◆ What is being asked:
Go through the material below, tally each line containing "утра", and write the tally alone.

◆ Extracted records:
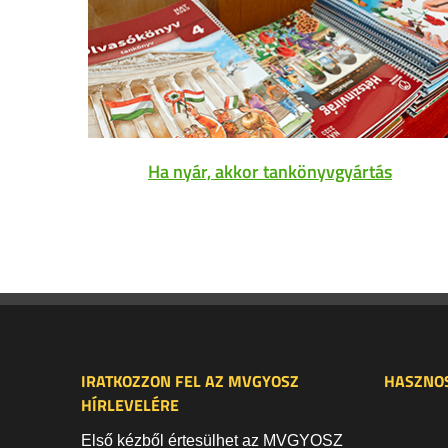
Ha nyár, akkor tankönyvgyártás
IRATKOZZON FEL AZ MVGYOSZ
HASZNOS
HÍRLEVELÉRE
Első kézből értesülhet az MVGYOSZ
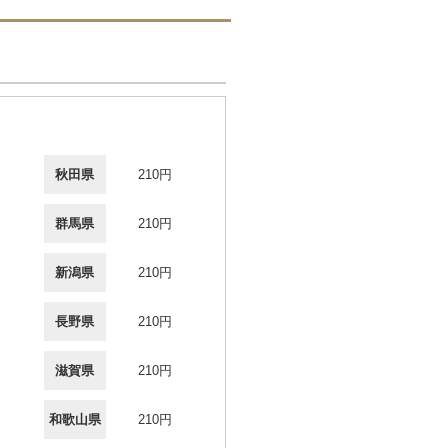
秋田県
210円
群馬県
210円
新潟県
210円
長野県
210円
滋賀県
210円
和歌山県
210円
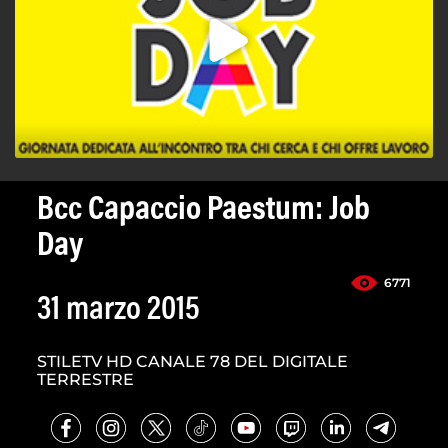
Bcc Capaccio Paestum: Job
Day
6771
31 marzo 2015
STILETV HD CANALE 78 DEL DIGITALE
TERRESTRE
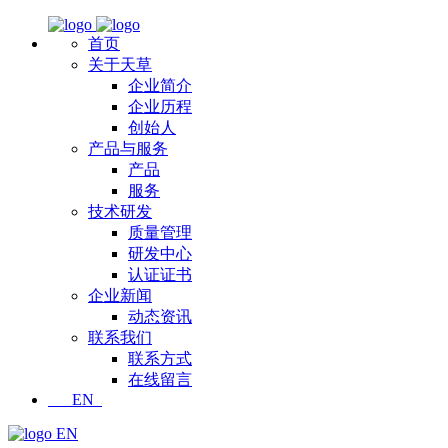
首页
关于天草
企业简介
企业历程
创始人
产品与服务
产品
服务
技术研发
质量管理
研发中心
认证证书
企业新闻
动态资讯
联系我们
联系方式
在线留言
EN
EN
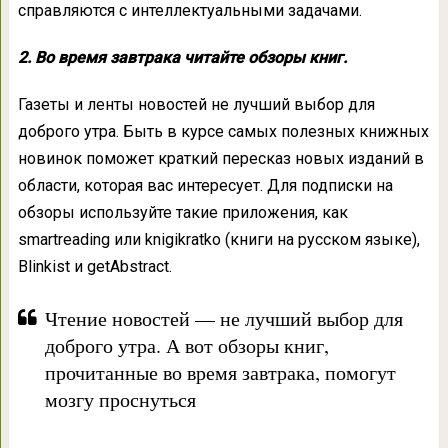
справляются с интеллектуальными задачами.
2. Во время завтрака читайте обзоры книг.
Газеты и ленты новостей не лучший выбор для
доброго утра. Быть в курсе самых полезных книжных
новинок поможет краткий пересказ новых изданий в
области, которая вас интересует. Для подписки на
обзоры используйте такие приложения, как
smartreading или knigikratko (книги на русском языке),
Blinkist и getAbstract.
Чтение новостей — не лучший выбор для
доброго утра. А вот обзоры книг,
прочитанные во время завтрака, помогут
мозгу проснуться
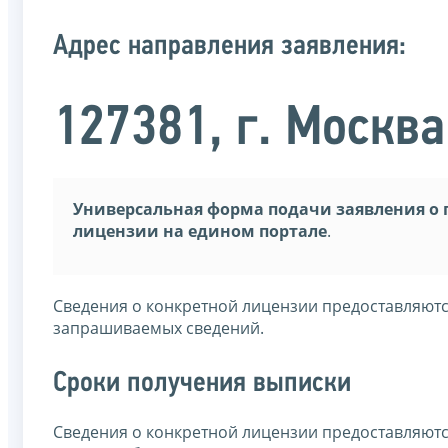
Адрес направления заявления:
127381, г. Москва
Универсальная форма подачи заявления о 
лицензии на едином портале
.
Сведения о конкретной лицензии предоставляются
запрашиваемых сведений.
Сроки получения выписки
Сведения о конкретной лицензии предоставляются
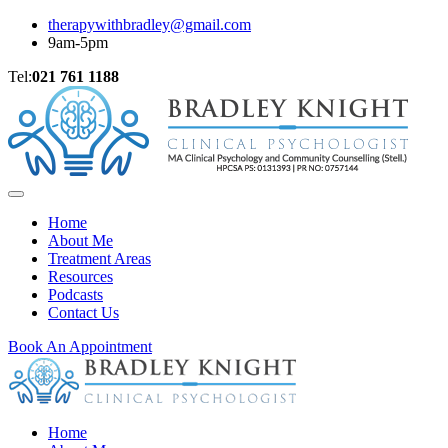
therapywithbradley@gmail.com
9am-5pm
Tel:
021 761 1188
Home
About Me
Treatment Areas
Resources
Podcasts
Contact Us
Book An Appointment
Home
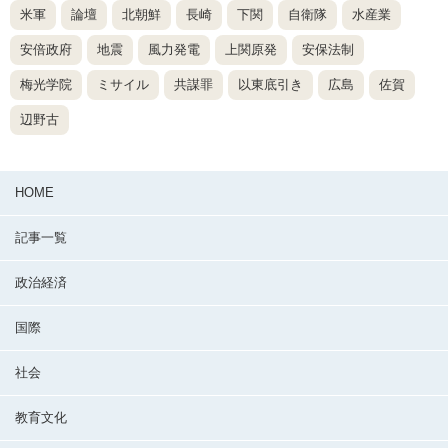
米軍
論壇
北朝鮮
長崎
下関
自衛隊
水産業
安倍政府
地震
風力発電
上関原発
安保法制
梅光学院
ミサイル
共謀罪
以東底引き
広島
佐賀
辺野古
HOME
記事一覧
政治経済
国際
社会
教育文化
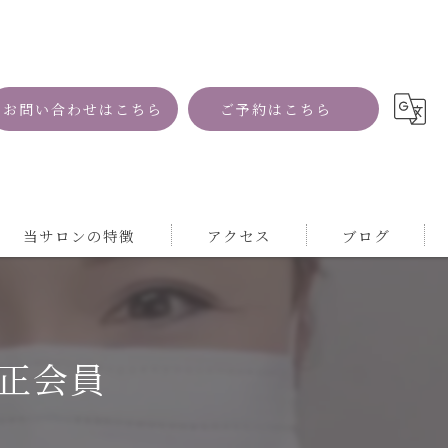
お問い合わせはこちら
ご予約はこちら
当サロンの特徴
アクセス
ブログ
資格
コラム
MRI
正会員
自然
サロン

◆ Response:
2